BEGIN
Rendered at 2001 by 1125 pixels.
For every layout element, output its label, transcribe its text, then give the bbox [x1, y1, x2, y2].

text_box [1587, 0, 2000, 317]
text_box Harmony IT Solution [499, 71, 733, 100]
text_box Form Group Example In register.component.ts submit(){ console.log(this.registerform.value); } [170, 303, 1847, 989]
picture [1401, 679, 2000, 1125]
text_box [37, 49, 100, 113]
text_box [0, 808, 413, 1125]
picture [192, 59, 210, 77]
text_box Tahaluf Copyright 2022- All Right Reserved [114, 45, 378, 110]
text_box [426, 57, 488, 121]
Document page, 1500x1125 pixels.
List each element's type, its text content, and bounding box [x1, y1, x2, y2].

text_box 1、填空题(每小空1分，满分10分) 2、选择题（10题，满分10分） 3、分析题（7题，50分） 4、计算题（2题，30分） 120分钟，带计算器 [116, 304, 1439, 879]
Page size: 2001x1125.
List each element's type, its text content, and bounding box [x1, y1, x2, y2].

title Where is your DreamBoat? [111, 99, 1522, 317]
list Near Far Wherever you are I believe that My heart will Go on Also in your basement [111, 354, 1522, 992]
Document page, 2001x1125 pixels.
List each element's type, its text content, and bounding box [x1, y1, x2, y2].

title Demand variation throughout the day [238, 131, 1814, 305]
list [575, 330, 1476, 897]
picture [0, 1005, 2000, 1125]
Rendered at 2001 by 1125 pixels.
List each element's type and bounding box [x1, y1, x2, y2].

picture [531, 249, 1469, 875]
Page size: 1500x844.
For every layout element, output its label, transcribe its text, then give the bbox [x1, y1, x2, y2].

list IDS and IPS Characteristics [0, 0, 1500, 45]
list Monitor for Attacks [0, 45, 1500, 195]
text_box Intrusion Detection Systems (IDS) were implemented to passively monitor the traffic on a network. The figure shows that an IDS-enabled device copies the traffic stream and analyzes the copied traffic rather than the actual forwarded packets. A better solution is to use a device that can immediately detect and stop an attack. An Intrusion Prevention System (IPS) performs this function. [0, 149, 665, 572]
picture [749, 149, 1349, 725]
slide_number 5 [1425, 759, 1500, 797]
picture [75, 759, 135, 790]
END
Directions for this task:
Nothing but the full listing, copied exactly, belongs in the answer.

Answer area:
Rendered at 2001 by 1125 pixels.
For every layout element, output its label, transcribe its text, then give the bbox [x1, y1, x2, y2].

text_box [1587, 0, 2000, 317]
text_box Harmony IT Solution [499, 71, 733, 100]
text_box Form Group Example In register.component.ts submit(){ console.log(this.registerform.value); } [170, 303, 1847, 989]
picture [1401, 679, 2000, 1125]
text_box [37, 49, 100, 113]
text_box [0, 808, 413, 1125]
picture [192, 59, 210, 77]
text_box Tahaluf Copyright 2022- All Right Reserved [114, 45, 378, 110]
text_box [426, 57, 488, 121]
Document page, 1500x1125 pixels.
List each element's type, its text content, and bounding box [x1, y1, x2, y2].

text_box 1、填空题(每小空1分，满分10分) 2、选择题（10题，满分10分） 3、分析题（7题，50分） 4、计算题（2题，30分） 120分钟，带计算器 [116, 304, 1439, 879]
Page size: 2001x1125.
List each element's type, its text content, and bounding box [x1, y1, x2, y2].

title Where is your DreamBoat? [111, 99, 1522, 317]
list Near Far Wherever you are I believe that My heart will Go on Also in your basement [111, 354, 1522, 992]
Document page, 2001x1125 pixels.
List each element's type, its text content, and bounding box [x1, y1, x2, y2].

title Demand variation throughout the day [238, 131, 1814, 305]
list [575, 330, 1476, 897]
picture [0, 1005, 2000, 1125]
Rendered at 2001 by 1125 pixels.
List each element's type and bounding box [x1, y1, x2, y2].

picture [531, 249, 1469, 875]
Page size: 1500x844.
For every layout element, output its label, transcribe its text, then give the bbox [x1, y1, x2, y2].

list IDS and IPS Characteristics [0, 0, 1500, 45]
list Monitor for Attacks [0, 45, 1500, 195]
text_box Intrusion Detection Systems (IDS) were implemented to passively monitor the traffic on a network. The figure shows that an IDS-enabled device copies the traffic stream and analyzes the copied traffic rather than the actual forwarded packets. A better solution is to use a device that can immediately detect and stop an attack. An Intrusion Prevention System (IPS) performs this function. [0, 149, 665, 572]
picture [749, 149, 1349, 725]
slide_number 5 [1425, 759, 1500, 797]
picture [75, 759, 135, 790]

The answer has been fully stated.